FatJar funktioniert wirklich gut. Kann ich nur empfehlen.


----------



## pewex (14. Aug 2007)

Da Ihr schon beim Thema seid.

Ich habe heute den ganzen Tag mit dem fatjar rumexperimentiert und bekomme es nicht zum laufen.
Das progamm läuft zwar, aber alle Bilder die im Programm benutzt werden werden nicht mehr angezeigt.

Und eine zweite Frage:
Wie gibt man der erzeugten Jar das ganze  JRE mit, so dass es per Doppelklick überall ausführbar ist.



Mein Ziel ist es:
- nach Möglichkeit Alles in eine JAR zu packen und es soll zentral auf einem Server liegen und von dort
  ausführbar sein.


Meine Projekt-Struktur (es sind natürlich mehr Dateien in den einzelnen Ordnern drin)


+---bin
|   +---calculations
|   |   |   CalcButtonPanel.class
|   |   |   CalcPanel.class
|   |   |   
|   |   \---modules
|   |       |   ModulesPanel.class
|   |       |   ModulesPanelActivities.class
|   |       |         
|   |       \---calc04_10
|   |               Calc04_10Activities.class
|   |               Calc04_10Panel.java
|   |               
|   +---changeowner
|   |       ChangeOwnerActivities.class
|   |       ChangeOwnerPanel.class
|   |       
|   +---connection
|   |       ChkUserAccount.class
|   |       HandleDatabase.class
|   |       TranparentPanel.class
|   |       
|   +---contracts
|   |       ContractDialog.class
|   |       ContractDialogActivities.class
|   |       
|   +---main
|   |       MainFrame.class
|   |       Programmstart.class
|   |       
|   +---shared
|   |   +---classes
|   |   |       ChooseLanguage4Print.class
|   |   |       HandleMitarbeiterNamen.class
|   |   |       OptimizeTableColumnSize.class
|   |   |       Parameters.class
|   |   |       
|   |   \---panels
|   |           AuftragsNr_Jahr_Panel.class
|   |           LoggedNamePanel.class
|   |           PN_DN_Panel.class
|   |           
|   \---usermanagement
|           EditUserActivities.class
|           UserTreeBody.class
|           
+---img
|   +---background
|   |       background.gif
|   |       
|   +---CalcsXX
|   |       Calc04.jpg
|   |       Calc05.jpg
|   |       Calc06.jpg
|   |       
|   +---flags
|   |       flag_eng.jpg
|   |       flag_ger.jpg
|   |       
|   +---formulas
|   |       As.gif
|   |       Asd.gif
|   \---FrameIcon
|           Frame_Icon.jpg
|           
\---thirdparty
    +---JDBCdriver
    |       mysql-connector-java-5.1.0-bin.jar
    |  
    +---Webbrowser
    |       Opera
    |        unterordner1
    |        unterordner2
    |        unterordner3
    \---jre
         lib
           -jar1
           -jar2
         ext
           -jar1
           -jar2
         unterordner3
             -file1
             -file2


----------



## Wildcard (14. Aug 2007)

1)Du lädst die Resource falsch
2)So geht's nicht


----------



## pewex (14. Aug 2007)

Danke, für die schnelle Antwort.

Wenn du mit  Ressourcen die Bilder meinst, dann hebe ich auch soeben einen Tip bekommen.
Ich habe die Bilder mit File.getAbsoluthPath() geladen, aber dass ich wohl anders machen habe ich gelesen.
Irgendwie mit getRessource oderso. Werde ich mir morgen anlesen müssen.
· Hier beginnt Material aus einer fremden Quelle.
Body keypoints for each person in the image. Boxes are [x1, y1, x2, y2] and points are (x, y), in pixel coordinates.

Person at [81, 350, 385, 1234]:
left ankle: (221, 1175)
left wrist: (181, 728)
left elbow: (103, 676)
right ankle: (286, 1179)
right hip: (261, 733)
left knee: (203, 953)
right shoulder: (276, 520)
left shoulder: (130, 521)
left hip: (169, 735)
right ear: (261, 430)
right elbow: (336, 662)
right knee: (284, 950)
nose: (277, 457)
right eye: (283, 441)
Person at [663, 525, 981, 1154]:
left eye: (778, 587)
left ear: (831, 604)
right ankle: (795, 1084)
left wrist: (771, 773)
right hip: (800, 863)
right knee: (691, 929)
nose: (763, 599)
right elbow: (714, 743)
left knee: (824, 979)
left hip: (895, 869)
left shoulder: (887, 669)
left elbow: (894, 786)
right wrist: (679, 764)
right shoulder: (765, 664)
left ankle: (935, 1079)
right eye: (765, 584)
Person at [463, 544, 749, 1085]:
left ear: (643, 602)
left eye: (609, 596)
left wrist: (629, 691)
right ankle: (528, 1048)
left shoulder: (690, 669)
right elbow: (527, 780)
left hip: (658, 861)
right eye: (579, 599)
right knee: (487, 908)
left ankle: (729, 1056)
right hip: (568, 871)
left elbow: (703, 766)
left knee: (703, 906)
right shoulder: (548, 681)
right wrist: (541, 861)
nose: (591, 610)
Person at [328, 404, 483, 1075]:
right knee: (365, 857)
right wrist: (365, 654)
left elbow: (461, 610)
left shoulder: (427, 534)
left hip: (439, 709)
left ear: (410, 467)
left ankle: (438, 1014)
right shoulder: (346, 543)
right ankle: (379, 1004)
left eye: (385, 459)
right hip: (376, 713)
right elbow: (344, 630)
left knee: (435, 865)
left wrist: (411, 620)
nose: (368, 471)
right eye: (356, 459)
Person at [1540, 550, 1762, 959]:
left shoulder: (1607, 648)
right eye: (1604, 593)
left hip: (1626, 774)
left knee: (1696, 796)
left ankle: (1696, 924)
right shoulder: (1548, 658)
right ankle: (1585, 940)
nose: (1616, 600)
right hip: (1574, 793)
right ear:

Aber auf meine Frage zurückzukommen wegen dem JRE mitgeben. 
Kann man es irgendwie in ein Jar packen und zwar so, dass es beim doppelklick auf .jar verwendet wird ?

Gerade eben habe ich mir ein 3Zeiliges vb skript abgeschrieben, der eine gewöhnliche starteJar.bat ausführt aber das Konsolenfenster nicht öffnet, so kann ich wenigstens meine JRE verwenden
Bedenke, dass ich mein JavaProg von einer NetzwerkFreigabe laufen lassen möchte, ohne bei jedem Client Java installieren zu müssen.


----------



## Wildcard (15. Aug 2007)

1. nein, es geht definitiv nicht. Ein jar ist nichts anderes als ein zip. Lediglich die Verknüpfung zu einer JRE lässt es 'ausführbar' werden
2. etwa 98% aller Rechner haben bereits eine JRE installiert
3. würde dein Programm zur Bloatware werden wenn du jedem Client *noch eine* 120MB JRE verpasst


----------



## Leroy42 (15. Aug 2007)

Wildcard hat gesagt.:
			
		

> wenn du jedem Client *noch eine* 120MB JRE verpasst



120 MB?  :shock: 

Meine JRE benötigt insgesamt _nur_ 70.4 MegaBytes.


----------



## Wildcard (15. Aug 2007)

Leroy42 hat gesagt.:
			
		

> Meine JRE benötigt insgesamt _nur_ 70.4 MegaBytes.


Von mir aus auch das  :wink:


----------



## Leroy42 (15. Aug 2007)

Wildcard hat gesagt.:
			
		

> Leroy42 hat gesagt.:
> 
> 
> 
> ...



Ätsch!! Meiner ist kleiner!


----------